Tugas A | Kembalikan bagian teks tentang ibadah doa dan sembelihan yang dibuka dengan kata-kata yang memuat "ادْعُونِي أَسْتَجِبْ لَكُمْ" dan ditutup dengan "Mukmin [40]: 60)". Salin bagian itu tanpa mengubah satu kata pun.
Tugas B | Tuliskan bagian berikutnya dari teks tentang ibadah doa dan sembelihan, dimulai setelah kalimat terakhir yang tercantum.

ادْعُونِي أَسْتَجِبْ لَكُمْ إِنَّ الَّذِينَ يَسْتَكْبِرُونَ عَنْ عِبَادَتِي سَيَدْخُلُونَ جَهَنَّمَ دَاخِرِينَ
“Berdo’alah kepadaKu, tentu akan
Kukabulkan permohonan kalian, sesungguhnya orang-orang yang menolak
beribadah kepadaKu, maka mereka akan masuk nereka Jahannam dalam keadaan
hina” (QS. Al Mukmin [40]: 60)
Rasulullah Shalallahu‘alaihi wa sallam besabda: “Do’a itu adalah ibadah” Memohon
kepada orang-orang yang sudah mati adalah di antara bentuk pemalingan
ibadah do’a kepada selain Allah, dan itu harus diyakini bathil, sedang
orang yang meyakini bahwa memohon kepada orang atau wali yang sudah mati
adalah sebagai bentuk pengagungan terhadap wali tersebut maka dia belum
kufur terhadap thaghut.
Sembelihan adalah ibadah, dan bila dipalingkan kepada selain Allah, maka hal tersebut adalah syirik lagi bathil, Allah Subhanahu Wa Ta’ala berfirman:
قُلْ إِنَّ صَلاتِي وَنُسُكِي وَمَحْيَايَ وَمَمَاتِي لِلَّهِ رَبِّ الْعَالَمِينَ (١٦٢) لا شَرِيكَ لَهُ
“Katakanlah, Sesunggunya shalatku,
sembelihanku, hidup dan matiku adalah bagi Allah Rabbul ‘alamin, tiada
satu sekutupun bagi-Nya…” (QS. Al An’am [6]: 162-163)
Rasulullah shallallahu ‘alaihi wa sallam bersabda: “Allah melaknat orang yang menyembelih untuk selain Allah (tumbal)” (HR.Muslim)
Sedangkan dalam kenyataan, orang yang
membuat tumbal, baik berupa ayam atau kambing saat hendak membangun
rumah, gedung, jembatan dsb, dia menganggap sebagai tradisi yang patut
dilestarikan, maka orang ini tidak kufur terhadap thaghut.

Baris-baris dari sebuah dataset |
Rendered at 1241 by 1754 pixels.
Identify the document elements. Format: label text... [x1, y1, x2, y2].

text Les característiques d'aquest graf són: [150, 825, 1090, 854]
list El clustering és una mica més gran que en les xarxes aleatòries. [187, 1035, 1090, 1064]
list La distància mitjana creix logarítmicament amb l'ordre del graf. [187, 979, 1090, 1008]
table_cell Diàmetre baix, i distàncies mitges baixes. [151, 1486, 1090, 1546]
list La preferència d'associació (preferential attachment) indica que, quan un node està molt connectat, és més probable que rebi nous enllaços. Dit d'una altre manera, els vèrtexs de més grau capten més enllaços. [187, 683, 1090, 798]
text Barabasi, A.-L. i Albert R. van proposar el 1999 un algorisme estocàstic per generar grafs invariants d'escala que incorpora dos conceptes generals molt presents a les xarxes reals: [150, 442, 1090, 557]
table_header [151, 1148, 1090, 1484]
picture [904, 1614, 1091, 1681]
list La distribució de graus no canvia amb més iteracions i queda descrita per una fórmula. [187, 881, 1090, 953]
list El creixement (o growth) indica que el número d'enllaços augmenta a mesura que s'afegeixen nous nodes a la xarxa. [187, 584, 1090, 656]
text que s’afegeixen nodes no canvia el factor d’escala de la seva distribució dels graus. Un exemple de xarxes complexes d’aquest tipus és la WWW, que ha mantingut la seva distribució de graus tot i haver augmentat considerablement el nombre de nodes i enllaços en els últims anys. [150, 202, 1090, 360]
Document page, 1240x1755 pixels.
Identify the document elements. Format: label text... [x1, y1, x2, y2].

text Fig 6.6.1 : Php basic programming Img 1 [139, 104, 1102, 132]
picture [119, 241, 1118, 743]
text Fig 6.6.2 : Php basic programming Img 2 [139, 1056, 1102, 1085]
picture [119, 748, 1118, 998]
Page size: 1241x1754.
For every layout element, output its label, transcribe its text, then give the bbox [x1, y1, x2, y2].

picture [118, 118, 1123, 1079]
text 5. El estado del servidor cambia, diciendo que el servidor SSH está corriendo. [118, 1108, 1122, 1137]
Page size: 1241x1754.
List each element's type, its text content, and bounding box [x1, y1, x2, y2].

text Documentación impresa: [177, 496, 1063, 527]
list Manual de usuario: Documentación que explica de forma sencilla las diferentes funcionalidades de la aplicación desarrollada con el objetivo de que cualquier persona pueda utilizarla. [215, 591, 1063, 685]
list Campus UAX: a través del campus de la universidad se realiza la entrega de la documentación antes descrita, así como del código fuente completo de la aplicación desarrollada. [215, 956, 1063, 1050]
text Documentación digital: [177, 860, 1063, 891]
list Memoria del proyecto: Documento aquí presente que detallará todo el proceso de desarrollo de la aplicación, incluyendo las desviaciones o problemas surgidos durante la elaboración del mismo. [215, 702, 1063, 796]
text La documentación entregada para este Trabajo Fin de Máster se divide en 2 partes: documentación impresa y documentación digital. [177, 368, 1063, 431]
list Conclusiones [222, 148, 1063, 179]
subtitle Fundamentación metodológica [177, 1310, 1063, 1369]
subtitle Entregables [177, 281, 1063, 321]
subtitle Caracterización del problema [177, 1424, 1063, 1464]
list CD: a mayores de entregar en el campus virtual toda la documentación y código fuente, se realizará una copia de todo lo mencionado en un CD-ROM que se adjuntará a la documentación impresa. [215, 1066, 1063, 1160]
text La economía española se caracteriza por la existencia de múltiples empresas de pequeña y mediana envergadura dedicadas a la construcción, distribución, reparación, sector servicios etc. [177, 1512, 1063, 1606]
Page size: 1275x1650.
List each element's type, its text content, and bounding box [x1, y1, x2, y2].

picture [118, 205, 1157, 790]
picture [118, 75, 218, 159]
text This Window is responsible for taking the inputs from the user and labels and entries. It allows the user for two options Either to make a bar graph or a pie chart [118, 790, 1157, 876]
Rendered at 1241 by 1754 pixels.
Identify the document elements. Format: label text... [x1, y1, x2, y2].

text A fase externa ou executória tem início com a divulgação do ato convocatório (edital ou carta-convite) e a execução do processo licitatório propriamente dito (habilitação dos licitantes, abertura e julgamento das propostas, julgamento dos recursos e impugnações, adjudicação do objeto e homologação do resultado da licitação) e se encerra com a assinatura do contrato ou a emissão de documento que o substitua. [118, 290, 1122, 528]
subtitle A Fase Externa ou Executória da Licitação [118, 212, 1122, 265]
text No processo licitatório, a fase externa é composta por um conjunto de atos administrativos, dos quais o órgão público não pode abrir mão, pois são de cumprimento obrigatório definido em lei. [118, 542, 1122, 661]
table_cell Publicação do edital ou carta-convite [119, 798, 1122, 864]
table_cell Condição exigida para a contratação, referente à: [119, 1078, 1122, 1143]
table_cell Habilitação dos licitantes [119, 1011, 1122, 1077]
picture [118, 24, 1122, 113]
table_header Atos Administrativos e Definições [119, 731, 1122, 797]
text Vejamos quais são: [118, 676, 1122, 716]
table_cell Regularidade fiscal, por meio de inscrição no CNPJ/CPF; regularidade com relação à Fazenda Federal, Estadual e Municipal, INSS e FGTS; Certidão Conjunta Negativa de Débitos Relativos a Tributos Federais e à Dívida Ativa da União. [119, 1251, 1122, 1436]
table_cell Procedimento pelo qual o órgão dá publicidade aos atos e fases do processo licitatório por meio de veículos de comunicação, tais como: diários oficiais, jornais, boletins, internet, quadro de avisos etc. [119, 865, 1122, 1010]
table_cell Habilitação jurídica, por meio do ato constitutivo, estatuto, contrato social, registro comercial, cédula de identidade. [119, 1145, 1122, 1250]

Jawaban yang Diharapkan A |
ادْعُونِي أَسْتَجِبْ لَكُمْ إِنَّ الَّذِينَ يَسْتَكْبِرُونَ عَنْ عِبَادَتِي سَيَدْخُلُونَ جَهَنَّمَ دَاخِرِينَ
“Berdo’alah kepadaKu, tentu akan
Kukabulkan permohonan kalian, sesungguhnya orang-orang yang menolak
beribadah kepadaKu, maka mereka akan masuk nereka Jahannam dalam keadaan
hina” (QS. Al Mukmin [40]: 60)

Jawaban yang Diharapkan B |
Taqarrub (mendekatkan diri)
kepada Allah dengan cara bersedekah makanan adalah ibadah, sedangkan
taqarrub kepada jin dan syaitan dengan sesajen adalah syirik lagi
bathil. Allah berfirman tentang syiriknya orang-orang Arab dahulu:
وَجَعَلُوا لِلَّهِ مِمَّا ذَرَأَ مِنَ الْحَرْثِ وَالأنْعَامِ نَصِيبًا فَقَالُوا هَذَا لِلَّهِ بِزَعْمِهِمْ وَهَذَا لِشُرَكَائِنَا
“Dan mereka menjadikan bagi Allah
satu bahagian dari apa yang telah Allah ciptakan berupa tanaman dan
binatang ternak. Mereka mengatakan sesuai dengan persangkaan mereka:
“Ini bagi Allah dan ini bagi berhala-berhala kami” (QS. Al An’am [6]: 136).
Jadi orang yang menganggap pembuatan sesajen sebagai tradisi yang mesti dilestarikan, berarti dia tidak kufur terhadap thaghut.
Wewenang (menentukan/membuat
hukum/undang-undang/aturan adalah hak Allah. Penyandaran hukum kepada
Allah adalah bentuk ibadah kepada-Nya, sedangkan bila wewenang itu
disandarkan kepada makhluk, maka itu adalah syirik dan merupakan suatu
bentuk ibadah kepada makhluk tersebut. Allah Subhanahu Wa Ta’ala berfirman:
إِنِ الْحُكْمُ إِلا لِلَّهِ أَمَرَ أَلا تَعْبُدُوا إِلا إِيَّاهُ ذَلِكَ الدِّينُ الْقَيِّمُ
“…(Hak) hukum itu tidak lain adalah
milik Allah. Dia memerintahkan agar kalian tidak beribadah kecuali
kepadaNya. Itulah dien yang lurus” (QS. Yusuf [12]: 40)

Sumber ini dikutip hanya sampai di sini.